Mais les autres secteurs d’activité ne sont pas pour autant à l’abri. « Beaucoup d’entreprises cherchent des relais de croissance dans des pays émergents dynamiques. Mais parfois, ceux-ci sont aussi instables et risqués », explique Alexandre Hollander, directeur général et cofondateur de la société Amarante, numéro 3 de la sécurité sur le marché français. Parmi les pays les plus dynamiques de la planète, certains se révèlent, en effet, très dangereux, comme le Brésil, le Mexique – tristement réputé pour la fréquence des enlèvements –, ou encore l’Afrique du Sud.
Difficile cependant, faute de statistiques précises, de savoir si l’économie mondiale est plus ou moins dangereuse qu’autrefois. Quelques indications cependant : une enquête, effectuée entre octobre et décembre 2009 et publiée en 2010 par l’Edhec et le Club des directeurs sécurité des entreprises (CDSE), recensait les attaques commises contre 82 grandes entreprises internationales sur la période : 34 % avaient souffert d’attaques contre leurs sites, 6 % du meurtre d’un ou plusieurs de leurs employés, 17 % d’enlèvements, et 31 % avaient été visées par le terrorisme ou la guérilla. Quant aux organisations non gouvernementales (ONG), elles ont subi quatre fois plus de kidnappings en 2010 qu’en 2005 *. « Le nombre d’enlèvements dans les entreprises privées est, lui, inconnu, car la plupart des cas restent secrets », explique Bertrand Monnet
Protéger, une obligation incontournable
BTP, agroalimentaire ou biens d’équipement, tourisme ou clubs de vacances, banques ou consulting… Quelle que soit son activité, une entreprise ne peut plus s’établir à l’étranger sans étudier de près la question de la sécurité des personnels : le code du travail oblige les employeurs à veiller à la sécurité de leurs salariés et les jurisprudences Jolo et Karachi ont sensiblement précisé ces obligations. Suite à l’enlèvement de touristes français sur l’île de Jolo (Philippines) en avril 2000, la justice française a condamné leur agence de voyage à des dommages et intérêts car, en tant que spécialiste de cette région du monde, elle se devait de connaître et d’évaluer exactement la dangerosité de la situation sur place. La direction des Constructions navales (DNC), dont 11 employés ont péri dans l’attentat de Karachi en mai 2002, au Pakistan, a également été condamnée pour n’avoir pas pris les mesures propres à assurer la sécurité de ses salariés.
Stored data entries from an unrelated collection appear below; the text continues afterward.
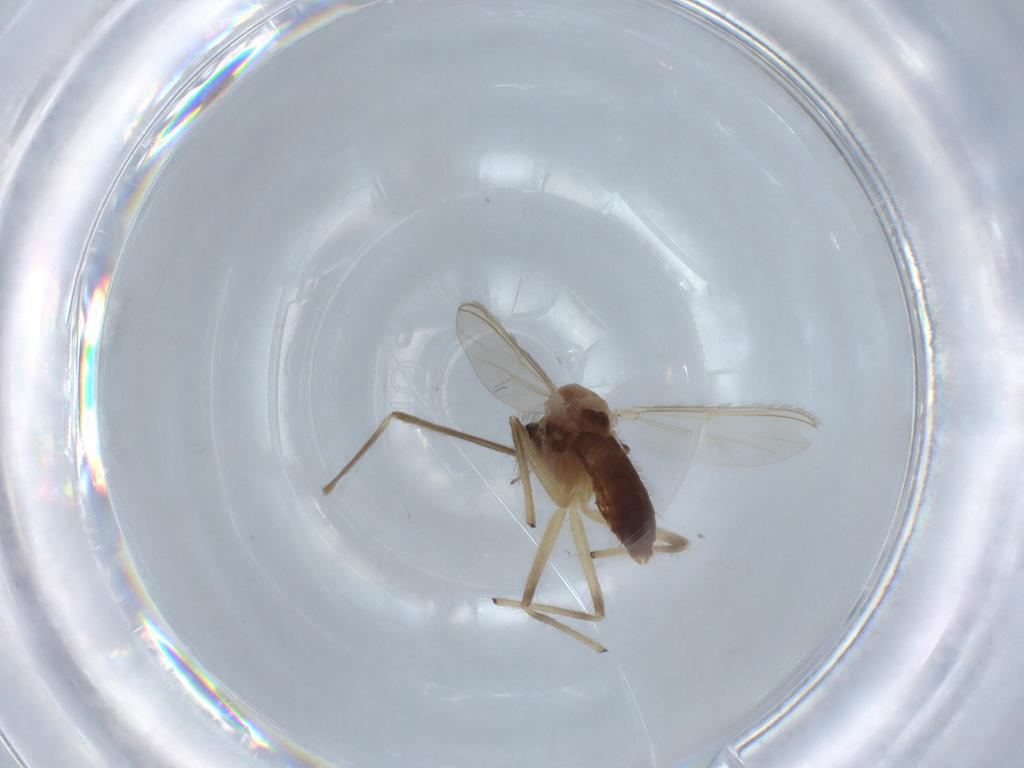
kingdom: Animalia
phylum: Arthropoda
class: Insecta
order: Diptera
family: Chironomidae
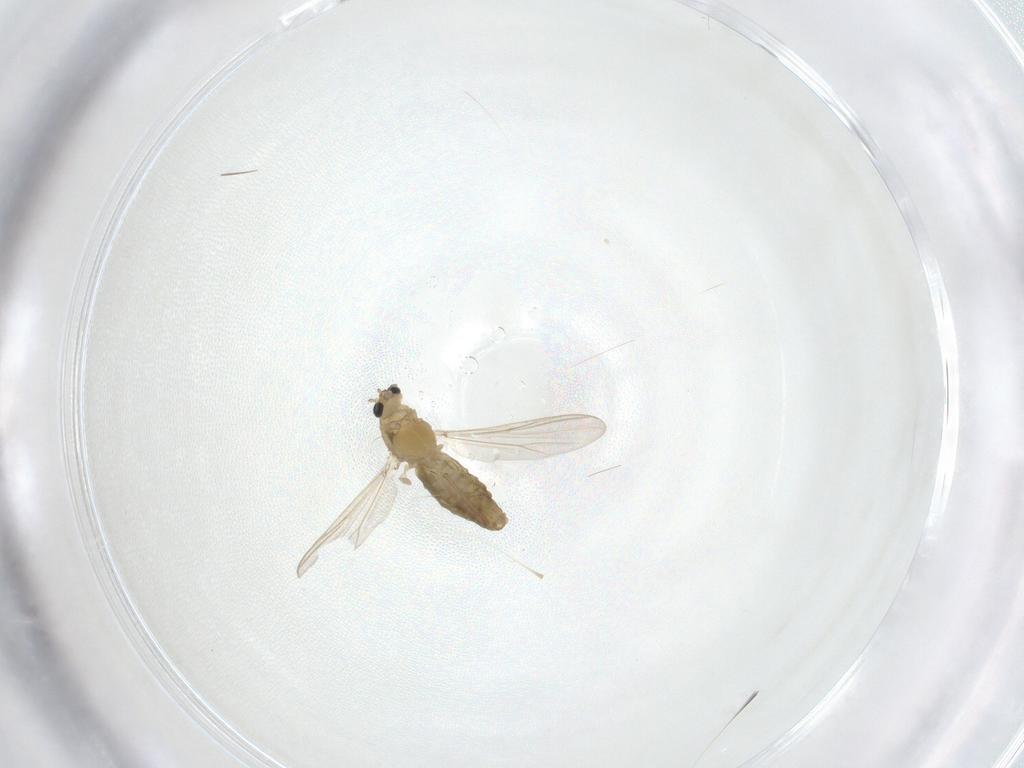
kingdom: Animalia
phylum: Arthropoda
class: Insecta
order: Diptera
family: Chironomidae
Mais comment faire ? La première mesure, radicale, est simple : limiter, autant que possible, le nombre de personnes expatriées ou envoyées en mission temporaire dans les pays à risques. « Car l’expatrié symbolise le pays de l’entreprise qui l’envoie et dispose le plus souvent d’un pouvoir d’achat qui le rend attractif », explique Alexandre Hollander. Et de fait, depuis une dizaine d’années, bien des entreprises préfèrent employer des cadres locaux, plutôt que d’envoyer des personnels détachés. Mais, comme parallèlement les entreprises s’internationalisent, la France compte malgré tout quelque 50 000 expatriés, dont sans doute un dixième dans les régions à risques. « Sans oublier, note Olivier Hassid, directeur général du CDSE, les salariés en mission temporaire, dont le nombre, lui, augmente rapidement. »
Les pays les plus risqués
Selon Vazrik Minassian, directeur associé d’Adenium, société de sécurité présente sur les secteurs de la formation et du conseil, les grandes zones à risques sont aujourd’hui :
– en Amérique latine : la Colombie, le Venezuela, le Mexique, le Brésil et, à un moindre degré, l’Argentine et le Chili.
– en Afrique du Nord : l’Egypte, la Libye, l’Algérie.
– une grande partie de l’Afrique noire avec, en particulier, le Mali, le Niger, le Nigeria, la Somalie, l’Afrique du Sud.
– au Moyen-Orient : l’Irak, la Syrie, le Yémen, l’Afghanistan.
– en Asie, la situation est, en général, plus sûre malgré certaines zones délicates comme le Pakistan, le Kazakhstan et l’Indonésie notamment.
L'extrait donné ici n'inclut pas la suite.